## Extracted material

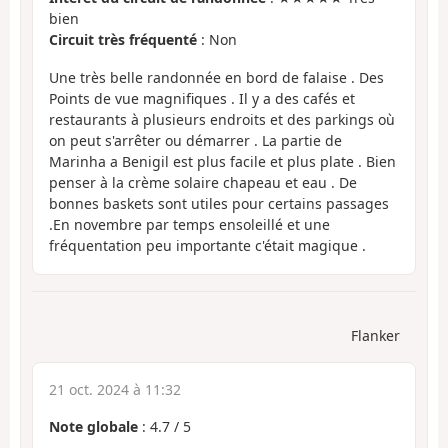
bien
Circuit très fréquenté
: Non
Une très belle randonnée en bord de falaise . Des
Points de vue magnifiques . Il y a des cafés et
restaurants à plusieurs endroits et des parkings où
on peut s'arrêter ou démarrer . La partie de
Marinha a Benigil est plus facile et plus plate . Bien
penser à la crème solaire chapeau et eau . De
bonnes baskets sont utiles pour certains passages
.En novembre par temps ensoleillé et une
fréquentation peu importante c'était magique .
Flanker
21 oct. 2024 à 11:32
Note globale
:
4.7
/
5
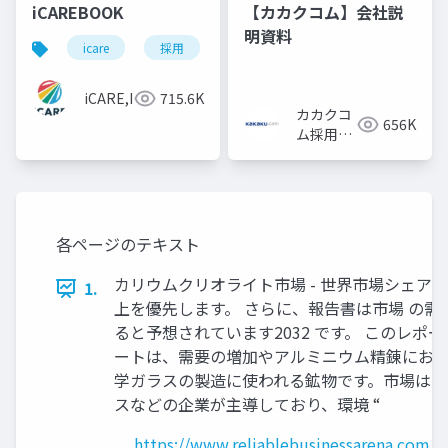
iCAREBOOK
【カカクコム】会社説
明資料
icare
採用
カルチャーデック
採用資料
iCARE,Inc
715.6K
カカクコ
656K
ム採用担
当
各ページのテキスト
カリウムクリオライト市場 - 世界市場シェアと
1.
上を優先します。 さらに、報告書は市場 の需要面
ると予想されています2032 です。 このレポ
ートは、需要の増加やアルミニウム精錬におけ
学ガラスの製造に使われる鉱物です。市場は、
スなどの企業が主導しており、環境 “
https://www.reliablebusinessarena.com/p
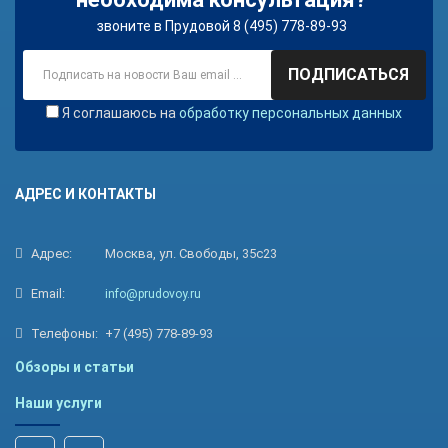
звоните в Прудовой 8 (495) 778-89-93
ПОДПИСАТЬСЯ
Я соглашаюсь на
обработку персональных данных
АДРЕС И КОНТАКТЫ
Адрес:
Москва, ул. Свободы, 35с23
Email:
info@prudovoy.ru
Телефоны:
+7 (495) 778-89-93
Обзоры и статьи
Наши услуги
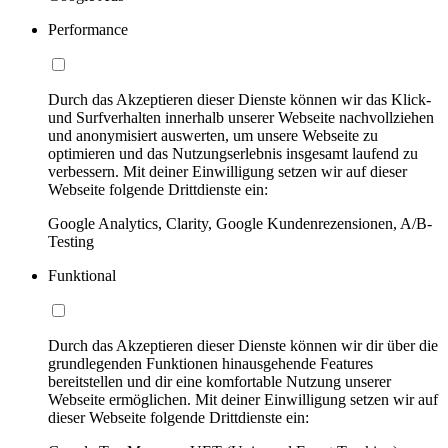
Performance
Durch das Akzeptieren dieser Dienste können wir das Klick-
und Surfverhalten innerhalb unserer Webseite nachvollziehen
und anonymisiert auswerten, um unsere Webseite zu
optimieren und das Nutzungserlebnis insgesamt laufend zu
verbessern. Mit deiner Einwilligung setzen wir auf dieser
Webseite folgende Drittdienste ein:
Google Analytics, Clarity, Google Kundenrezensionen, A/B-
Testing
Funktional
Durch das Akzeptieren dieser Dienste können wir dir über die
grundlegenden Funktionen hinausgehende Features
bereitstellen und dir eine komfortable Nutzung unserer
Webseite ermöglichen. Mit deiner Einwilligung setzen wir auf
dieser Webseite folgende Drittdienste ein:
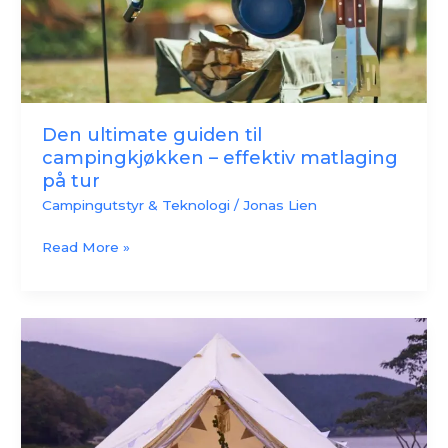
matlaging
på
tur
Den ultimate guiden til
campingkjøkken – effektiv matlaging
på tur
Campingutstyr & Teknologi
/
Jonas Lien
Read More »
Beste
telt
for
camping:
Velg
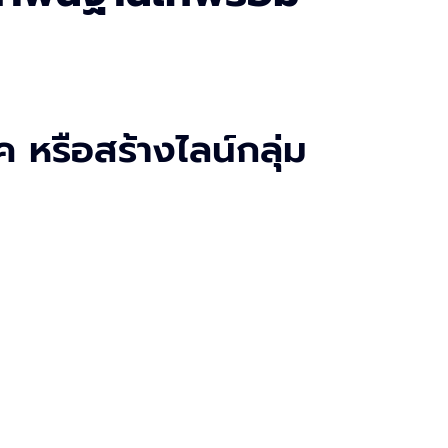
 หรือสร้างไลน์กลุ่ม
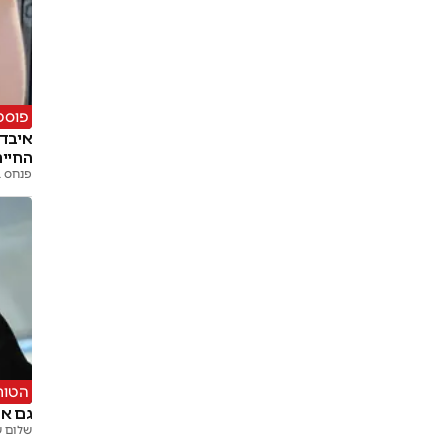
פוסט
איבד 
החיים
פנחס בן
הטור
גם אם
שלום ש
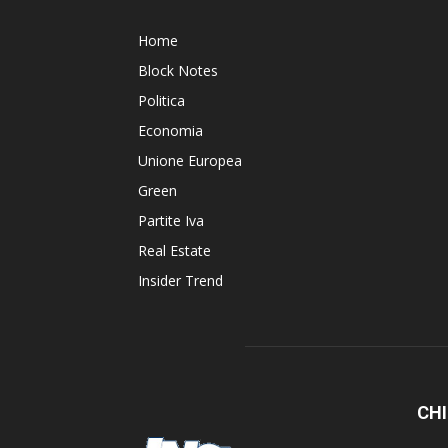
Home
Block Notes
Politica
Economia
Unione Europea
Green
Partite Iva
Real Estate
Insider Trend
CHI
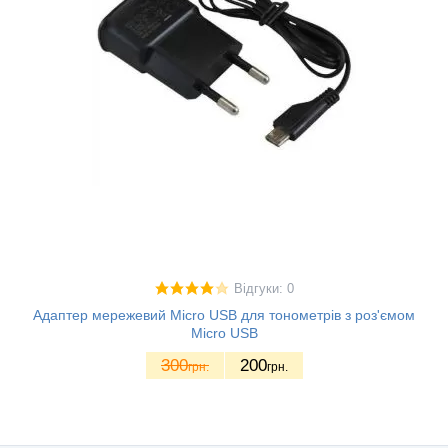
Відгуки: 0
Адаптер мережевий Micro USB для тонометрів з роз'ємом
Micro USB
300
200
грн.
грн.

## Exercise directions
In all of the records above, substitute "Website" for each "Webseite" and write out the text again with nothing else changed. Leave out the pictures.

## Problem solution
bien
Circuit très fréquenté
: Non
Une très belle randonnée en bord de falaise . Des
Points de vue magnifiques . Il y a des cafés et
restaurants à plusieurs endroits et des parkings où
on peut s'arrêter ou démarrer . La partie de
Marinha a Benigil est plus facile et plus plate . Bien
penser à la crème solaire chapeau et eau . De
bonnes baskets sont utiles pour certains passages
.En novembre par temps ensoleillé et une
fréquentation peu importante c'était magique .
Flanker
21 oct. 2024 à 11:32
Note globale
:
4.7
/
5
iCAREBOOK
【カカクコム】会社説
明資料
icare
採用
カルチャーデック
採用資料
iCARE,Inc
715.6K
カカクコ
656K
ム採用担
当
各ページのテキスト
カリウムクリオライト市場 - 世界市場シェアと
1.
上を優先します。 さらに、報告書は市場 の需要面
ると予想されています2032 です。 このレポ
ートは、需要の増加やアルミニウム精錬におけ
学ガラスの製造に使われる鉱物です。市場は、
スなどの企業が主導しており、環境 “
https://www.reliablebusinessarena.com/p
звоните в Прудовой 8 (495) 778-89-93
ПОДПИСАТЬСЯ
Я соглашаюсь на
обработку персональных данных
АДРЕС И КОНТАКТЫ
Адрес:
Москва, ул. Свободы, 35с23
Email:
info@prudovoy.ru
Телефоны:
+7 (495) 778-89-93
Обзоры и статьи
Наши услуги
Performance
Durch das Akzeptieren dieser Dienste können wir das Klick-
und Surfverhalten innerhalb unserer Website nachvollziehen
und anonymisiert auswerten, um unsere Website zu
optimieren und das Nutzungserlebnis insgesamt laufend zu
verbessern. Mit deiner Einwilligung setzen wir auf dieser
Website folgende Drittdienste ein:
Google Analytics, Clarity, Google Kundenrezensionen, A/B-
Testing
Funktional
Durch das Akzeptieren dieser Dienste können wir dir über die
grundlegenden Funktionen hinausgehende Features
bereitstellen und dir eine komfortable Nutzung unserer
Website ermöglichen. Mit deiner Einwilligung setzen wir auf
dieser Website folgende Drittdienste ein:
matlaging
på
tur
Den ultimate guiden til
campingkjøkken – effektiv matlaging
på tur
Campingutstyr & Teknologi
/
Jonas Lien
Read More »
Beste
telt
for
camping:
Velg
 หรือสร้างไลน์กลุ่ม
פוסט
איבד 
החיים
פנחס בן
הטור
גם אם
שלום ש
Home
Block Notes
Politica
Economia
Unione Europea
Green
Partite Iva
Real Estate
Insider Trend
CHI
Відгуки: 0
Адаптер мережевий Micro USB для тонометрів з роз'ємом
Micro USB
300
200
грн.
грн.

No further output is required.